Records for processing: Begin

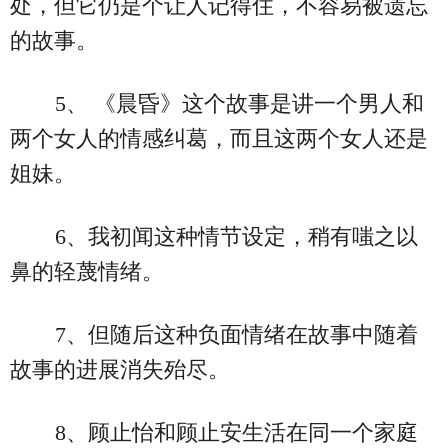
处，但它仍是个让人记得住，不容易被遗忘
的故事。
5、 《晨昏》这个故事是讲一个男人和
两个女人的情感纠葛，而且这两个女人还是
姐妹。
6、我初闻这种情节设定，稍有嗤之以
鼻的轻蔑情绪。
7、但随后这种负面情绪在故事中随着
故事的进展消失殆尽。
8、顾止怡和顾止安生活在同一个家庭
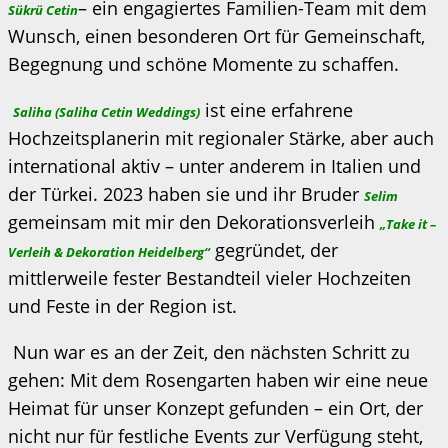
– ein engagiertes Familien-Team mit dem
Sükrü Cetin
Wunsch, einen besonderen Ort für Gemeinschaft,
Begegnung und schöne Momente zu schaffen.
ist eine erfahrene
Saliha (Saliha Cetin Weddings)
Hochzeitsplanerin mit regionaler Stärke, aber auch
international aktiv – unter anderem in Italien und
der Türkei. 2023 haben sie und ihr Bruder
Selim
gemeinsam mit mir den Dekorationsverleih
„Take it –
gegründet, der
Verleih & Dekoration Heidelberg“
mittlerweile fester Bestandteil vieler Hochzeiten
und Feste in der Region ist.
Nun war es an der Zeit, den nächsten Schritt zu
gehen: Mit dem Rosengarten haben wir eine neue
Heimat für unser Konzept gefunden – ein Ort, der
nicht nur für festliche Events zur Verfügung steht,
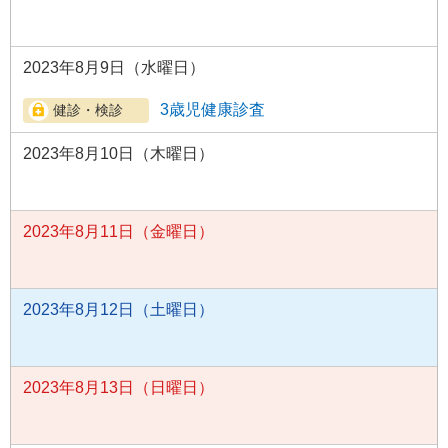
2023年8月9日（水曜日）
3歳児健康診査
2023年8月10日（木曜日）
2023年8月11日（金曜日）
2023年8月12日（土曜日）
2023年8月13日（日曜日）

Records for processing: End

(What you will do)
Word for word, retype the lines from the one that contains "international aktiv –" through the final line of the data, both ends included, excluding pictures.

(Reply to the task)
international aktiv – unter anderem in Italien und
der Türkei. 2023 haben sie und ihr Bruder
Selim
gemeinsam mit mir den Dekorationsverleih
„Take it –
gegründet, der
Verleih & Dekoration Heidelberg“
mittlerweile fester Bestandteil vieler Hochzeiten
und Feste in der Region ist.
Nun war es an der Zeit, den nächsten Schritt zu
gehen: Mit dem Rosengarten haben wir eine neue
Heimat für unser Konzept gefunden – ein Ort, der
nicht nur für festliche Events zur Verfügung steht,
2023年8月9日（水曜日）
3歳児健康診査
2023年8月10日（木曜日）
2023年8月11日（金曜日）
2023年8月12日（土曜日）
2023年8月13日（日曜日）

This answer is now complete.